Imagine a simple server retrieving files from disk (e.g. CDN, file server, object storage ). A naive implemntation looks roughly like

func getFile(w http.ResponseWriter, r *http.Request) {
    path := strings.TrimPrefix(r.URL.Path, "/get-file/")
	data, err := ioutil.ReadFile(path)
	if err != nil {
		http.Error(w, "File not found", 404)
		return
	}

	w.Header().Set("Content-Type", "application/octet-stream")
	w.Write(data)
}

Simple enough, but on a low-level it’s doing alot:

  1. Request the kernel to load the data from disk to a kernel buffer
  2. Read from kernel buffer to user space.
  3. Write the data from user space back to the socket’s buffer (within w.Write)
  4. Independently, the kernel will write the data from the socket’s buffer to the NIC’s buffer.

When len(data) <= sizeof(kernel buffer), this actually helps as an optimistic readahead cache (see link), but as len(data) gets increasingly large, all we get is additional CPU overhead and context switches.

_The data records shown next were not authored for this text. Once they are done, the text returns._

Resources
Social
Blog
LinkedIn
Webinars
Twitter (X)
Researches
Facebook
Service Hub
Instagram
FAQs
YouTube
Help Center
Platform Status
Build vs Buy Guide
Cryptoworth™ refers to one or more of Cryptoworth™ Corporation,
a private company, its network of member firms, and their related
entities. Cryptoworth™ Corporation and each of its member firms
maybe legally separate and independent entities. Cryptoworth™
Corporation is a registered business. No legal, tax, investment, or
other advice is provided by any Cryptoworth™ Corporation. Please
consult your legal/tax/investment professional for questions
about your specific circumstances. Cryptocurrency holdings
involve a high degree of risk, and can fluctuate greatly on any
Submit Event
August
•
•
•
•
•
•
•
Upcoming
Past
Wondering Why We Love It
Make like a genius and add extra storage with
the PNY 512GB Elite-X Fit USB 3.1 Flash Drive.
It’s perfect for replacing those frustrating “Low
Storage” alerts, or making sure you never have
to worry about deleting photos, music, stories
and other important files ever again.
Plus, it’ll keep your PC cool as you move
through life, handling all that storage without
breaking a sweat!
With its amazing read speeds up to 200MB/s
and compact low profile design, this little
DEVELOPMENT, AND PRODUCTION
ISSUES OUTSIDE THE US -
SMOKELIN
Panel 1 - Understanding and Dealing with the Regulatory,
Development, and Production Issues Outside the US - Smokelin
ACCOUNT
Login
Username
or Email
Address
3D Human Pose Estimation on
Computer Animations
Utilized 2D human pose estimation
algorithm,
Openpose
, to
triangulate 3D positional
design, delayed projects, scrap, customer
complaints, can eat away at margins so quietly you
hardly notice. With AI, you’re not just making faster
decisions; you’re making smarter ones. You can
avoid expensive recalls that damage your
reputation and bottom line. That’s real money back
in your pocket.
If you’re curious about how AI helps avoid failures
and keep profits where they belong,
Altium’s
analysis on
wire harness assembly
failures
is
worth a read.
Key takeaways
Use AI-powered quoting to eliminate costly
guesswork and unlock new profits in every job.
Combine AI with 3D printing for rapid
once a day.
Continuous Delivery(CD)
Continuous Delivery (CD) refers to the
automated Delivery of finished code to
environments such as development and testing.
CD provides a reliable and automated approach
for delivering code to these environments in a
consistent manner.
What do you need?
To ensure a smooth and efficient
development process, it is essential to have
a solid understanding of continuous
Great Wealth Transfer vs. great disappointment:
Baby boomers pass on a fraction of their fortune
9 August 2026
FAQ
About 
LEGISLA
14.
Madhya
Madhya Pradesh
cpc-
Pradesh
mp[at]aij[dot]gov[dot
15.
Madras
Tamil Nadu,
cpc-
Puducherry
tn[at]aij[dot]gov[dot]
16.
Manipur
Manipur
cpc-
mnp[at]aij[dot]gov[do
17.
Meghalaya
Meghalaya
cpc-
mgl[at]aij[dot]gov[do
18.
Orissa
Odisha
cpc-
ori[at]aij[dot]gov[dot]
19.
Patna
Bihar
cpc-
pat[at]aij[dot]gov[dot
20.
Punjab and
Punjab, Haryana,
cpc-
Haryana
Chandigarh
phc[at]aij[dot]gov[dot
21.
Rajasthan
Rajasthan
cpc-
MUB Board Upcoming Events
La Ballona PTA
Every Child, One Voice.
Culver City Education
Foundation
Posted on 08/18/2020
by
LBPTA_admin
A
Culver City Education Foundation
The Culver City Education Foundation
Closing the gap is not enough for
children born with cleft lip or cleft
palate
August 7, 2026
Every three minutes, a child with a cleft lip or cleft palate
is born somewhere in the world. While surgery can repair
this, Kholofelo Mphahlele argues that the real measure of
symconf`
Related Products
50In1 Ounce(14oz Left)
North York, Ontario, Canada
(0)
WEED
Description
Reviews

This is the value of zero-copy reads. Instead of multiple buffers and passing data into and out of user space: read data into a single kernel space buffer and pass it directly to the NIC buffer (by adding the buffer’s descriptor to the socket buffer). This achieves:

  1. Keep operations and buffers entirely in kernel space.
  2. Reduce number of reads, remove all copies.

Apache Arrow

  • Columnar, in-memory data format
    • Data adjacency for scans
    • O(1) random access
    • SIMD and vectorisation friendly (from columnar nature and O(1) access)
    • Zero-copy without pointer swizzling.
  • Standardisation format across databases, frameworks and languages
  • Data representation of a database/data table is in batches:
    • Parallel read/write
    • heterogenous and multiple data sources for a data table (i.e. each source has own batches)

Apache Flight

Client-server framework for Arrow

  • Arrow is an “on-the-wire” representation; doesn’t require deserialization when used over the network
  • Since Arrow is batch-native, can easily stream in parallel, and from multiple sources.
  • Optimised gRPC implementation for improved Protobuf wire format serialisation/deserialisation
    • Performance improvements whilst maintaining interoperability with standard gRPC clients + servers.
  • Support for parallel and partitioned data access.
    • Use a coordinator node to get an “access plan” for the full dataset, which returns data like
      [
          {
              "endpoint": "localhost:8000",
              "ticket": "751ba1be-87f2-44da-8eb3-f1405d14e66d"
          },
          {
              "endpoint": "https://remote.host",
              "ticket": "789a3ccc-da7b-464c-8bc9-e4f10ce226c9"
          },
      ]
      
    • Client call each endpoints which understand what data to return based on ticket.
    • No unnecessary data transport
    • Parallel data transfer
    • Heterogenous data sources/access
  • Out of box SSL encrypthon (from gRPC)
  • Extensible authentication handling
  • gRPC has the concept of “interceptors” for middleware